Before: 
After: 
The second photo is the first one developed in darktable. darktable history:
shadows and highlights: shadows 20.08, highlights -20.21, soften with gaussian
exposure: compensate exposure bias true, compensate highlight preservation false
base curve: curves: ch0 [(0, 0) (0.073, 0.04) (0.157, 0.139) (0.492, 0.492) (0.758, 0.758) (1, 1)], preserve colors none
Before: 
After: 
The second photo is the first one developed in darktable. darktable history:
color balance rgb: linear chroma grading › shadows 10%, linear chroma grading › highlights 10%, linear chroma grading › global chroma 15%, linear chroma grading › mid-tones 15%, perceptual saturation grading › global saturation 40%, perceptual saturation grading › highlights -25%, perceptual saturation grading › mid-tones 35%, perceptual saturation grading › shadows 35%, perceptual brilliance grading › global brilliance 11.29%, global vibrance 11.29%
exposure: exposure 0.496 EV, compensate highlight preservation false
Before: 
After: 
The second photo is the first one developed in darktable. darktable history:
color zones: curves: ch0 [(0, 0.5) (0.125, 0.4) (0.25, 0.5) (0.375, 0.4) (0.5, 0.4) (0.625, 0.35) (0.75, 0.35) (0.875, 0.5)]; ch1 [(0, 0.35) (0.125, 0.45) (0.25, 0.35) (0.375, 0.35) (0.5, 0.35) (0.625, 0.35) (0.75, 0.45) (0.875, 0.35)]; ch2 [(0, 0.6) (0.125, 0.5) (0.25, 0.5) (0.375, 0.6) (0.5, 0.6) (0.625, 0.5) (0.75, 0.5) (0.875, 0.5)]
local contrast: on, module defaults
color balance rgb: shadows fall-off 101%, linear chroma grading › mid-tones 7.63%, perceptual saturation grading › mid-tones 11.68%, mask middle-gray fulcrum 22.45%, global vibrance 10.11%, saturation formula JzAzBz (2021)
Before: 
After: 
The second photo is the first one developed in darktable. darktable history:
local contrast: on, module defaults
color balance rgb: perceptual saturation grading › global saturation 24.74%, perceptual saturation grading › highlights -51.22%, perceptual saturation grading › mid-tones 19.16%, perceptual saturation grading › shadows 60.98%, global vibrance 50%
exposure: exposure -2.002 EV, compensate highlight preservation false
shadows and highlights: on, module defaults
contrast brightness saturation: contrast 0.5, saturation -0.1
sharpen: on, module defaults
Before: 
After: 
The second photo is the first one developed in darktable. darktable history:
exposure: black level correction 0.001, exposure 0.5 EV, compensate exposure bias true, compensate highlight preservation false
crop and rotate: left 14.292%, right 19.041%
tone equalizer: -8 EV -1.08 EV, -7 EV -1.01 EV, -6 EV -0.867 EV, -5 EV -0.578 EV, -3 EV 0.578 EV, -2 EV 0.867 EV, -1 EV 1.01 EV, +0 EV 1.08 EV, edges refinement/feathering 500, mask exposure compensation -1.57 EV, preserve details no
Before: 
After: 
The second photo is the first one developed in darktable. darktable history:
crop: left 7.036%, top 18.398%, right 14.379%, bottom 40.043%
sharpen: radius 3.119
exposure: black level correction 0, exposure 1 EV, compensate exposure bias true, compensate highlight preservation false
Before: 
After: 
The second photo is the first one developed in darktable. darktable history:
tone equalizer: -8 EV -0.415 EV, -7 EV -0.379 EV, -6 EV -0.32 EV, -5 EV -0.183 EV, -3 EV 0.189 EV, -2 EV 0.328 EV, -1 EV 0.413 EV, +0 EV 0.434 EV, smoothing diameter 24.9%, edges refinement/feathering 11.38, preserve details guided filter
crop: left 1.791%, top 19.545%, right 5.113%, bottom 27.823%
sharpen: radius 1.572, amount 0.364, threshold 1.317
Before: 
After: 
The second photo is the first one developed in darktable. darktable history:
---
AIM »
Reproduce every row above word for word.

TASK ANSWER »
Before: 
After: 
The second photo is the first one developed in darktable. darktable history:
shadows and highlights: shadows 20.08, highlights -20.21, soften with gaussian
exposure: compensate exposure bias true, compensate highlight preservation false
base curve: curves: ch0 [(0, 0) (0.073, 0.04) (0.157, 0.139) (0.492, 0.492) (0.758, 0.758) (1, 1)], preserve colors none
Before: 
After: 
The second photo is the first one developed in darktable. darktable history:
color balance rgb: linear chroma grading › shadows 10%, linear chroma grading › highlights 10%, linear chroma grading › global chroma 15%, linear chroma grading › mid-tones 15%, perceptual saturation grading › global saturation 40%, perceptual saturation grading › highlights -25%, perceptual saturation grading › mid-tones 35%, perceptual saturation grading › shadows 35%, perceptual brilliance grading › global brilliance 11.29%, global vibrance 11.29%
exposure: exposure 0.496 EV, compensate highlight preservation false
Before: 
After: 
The second photo is the first one developed in darktable. darktable history:
color zones: curves: ch0 [(0, 0.5) (0.125, 0.4) (0.25, 0.5) (0.375, 0.4) (0.5, 0.4) (0.625, 0.35) (0.75, 0.35) (0.875, 0.5)]; ch1 [(0, 0.35) (0.125, 0.45) (0.25, 0.35) (0.375, 0.35) (0.5, 0.35) (0.625, 0.35) (0.75, 0.45) (0.875, 0.35)]; ch2 [(0, 0.6) (0.125, 0.5) (0.25, 0.5) (0.375, 0.6) (0.5, 0.6) (0.625, 0.5) (0.75, 0.5) (0.875, 0.5)]
local contrast: on, module defaults
color balance rgb: shadows fall-off 101%, linear chroma grading › mid-tones 7.63%, perceptual saturation grading › mid-tones 11.68%, mask middle-gray fulcrum 22.45%, global vibrance 10.11%, saturation formula JzAzBz (2021)
Before: 
After: 
The second photo is the first one developed in darktable. darktable history:
local contrast: on, module defaults
color balance rgb: perceptual saturation grading › global saturation 24.74%, perceptual saturation grading › highlights -51.22%, perceptual saturation grading › mid-tones 19.16%, perceptual saturation grading › shadows 60.98%, global vibrance 50%
exposure: exposure -2.002 EV, compensate highlight preservation false
shadows and highlights: on, module defaults
contrast brightness saturation: contrast 0.5, saturation -0.1
sharpen: on, module defaults
Before: 
After: 
The second photo is the first one developed in darktable. darktable history:
exposure: black level correction 0.001, exposure 0.5 EV, compensate exposure bias true, compensate highlight preservation false
crop and rotate: left 14.292%, right 19.041%
tone equalizer: -8 EV -1.08 EV, -7 EV -1.01 EV, -6 EV -0.867 EV, -5 EV -0.578 EV, -3 EV 0.578 EV, -2 EV 0.867 EV, -1 EV 1.01 EV, +0 EV 1.08 EV, edges refinement/feathering 500, mask exposure compensation -1.57 EV, preserve details no
Before: 
After: 
The second photo is the first one developed in darktable. darktable history:
crop: left 7.036%, top 18.398%, right 14.379%, bottom 40.043%
sharpen: radius 3.119
exposure: black level correction 0, exposure 1 EV, compensate exposure bias true, compensate highlight preservation false
Before: 
After: 
The second photo is the first one developed in darktable. darktable history:
tone equalizer: -8 EV -0.415 EV, -7 EV -0.379 EV, -6 EV -0.32 EV, -5 EV -0.183 EV, -3 EV 0.189 EV, -2 EV 0.328 EV, -1 EV 0.413 EV, +0 EV 0.434 EV, smoothing diameter 24.9%, edges refinement/feathering 11.38, preserve details guided filter
crop: left 1.791%, top 19.545%, right 5.113%, bottom 27.823%
sharpen: radius 1.572, amount 0.364, threshold 1.317
Before: 
After: 
The second photo is the first one developed in darktable. darktable history:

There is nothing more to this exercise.